◆ Assignment:
A faithful copy of all the records is needed, with the pictures omitted.

◆ Data for review:

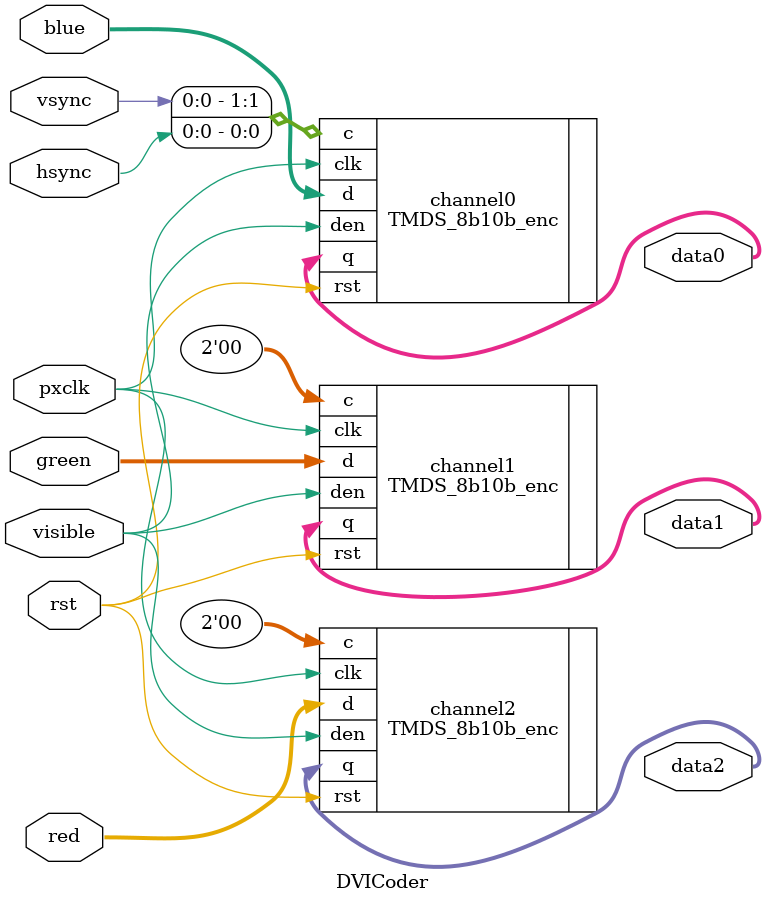
<source format=v>
`timescale 1ns / 1ps
module DVICoder(
    input [7:0] blue,
    input [7:0] green,
    input [7:0] red,
    input hsync,
    input vsync,
    input visible,
    input pxclk,
	 input rst,
    output [9:0] data0,
    output [9:0] data1,
    output [9:0] data2
);

TMDS_8b10b_enc channel0(
	 .rst(rst),
    .d(blue),
    .c({vsync, hsync}),
    .den(visible), 
    .clk(pxclk), 
    .q(data0)
);

TMDS_8b10b_enc channel1(
	 .rst(rst),
    .d(green),
    .c(2'b0),
    .den(visible), 
    .clk(pxclk), 
    .q(data1)
);

TMDS_8b10b_enc channel2(
	 .rst(rst),
    .d(red),
    .c(2'b0),
    .den(visible), 
    .clk(pxclk), 
    .q(data2)
);

endmodule

</source>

◆ Answer:
<source format=v>
`timescale 1ns / 1ps
module DVICoder(
    input [7:0] blue,
    input [7:0] green,
    input [7:0] red,
    input hsync,
    input vsync,
    input visible,
    input pxclk,
	 input rst,
    output [9:0] data0,
    output [9:0] data1,
    output [9:0] data2
);

TMDS_8b10b_enc channel0(
	 .rst(rst),
    .d(blue),
    .c({vsync, hsync}),
    .den(visible), 
    .clk(pxclk), 
    .q(data0)
);

TMDS_8b10b_enc channel1(
	 .rst(rst),
    .d(green),
    .c(2'b0),
    .den(visible), 
    .clk(pxclk), 
    .q(data1)
);

TMDS_8b10b_enc channel2(
	 .rst(rst),
    .d(red),
    .c(2'b0),
    .den(visible), 
    .clk(pxclk), 
    .q(data2)
);

endmodule

</source>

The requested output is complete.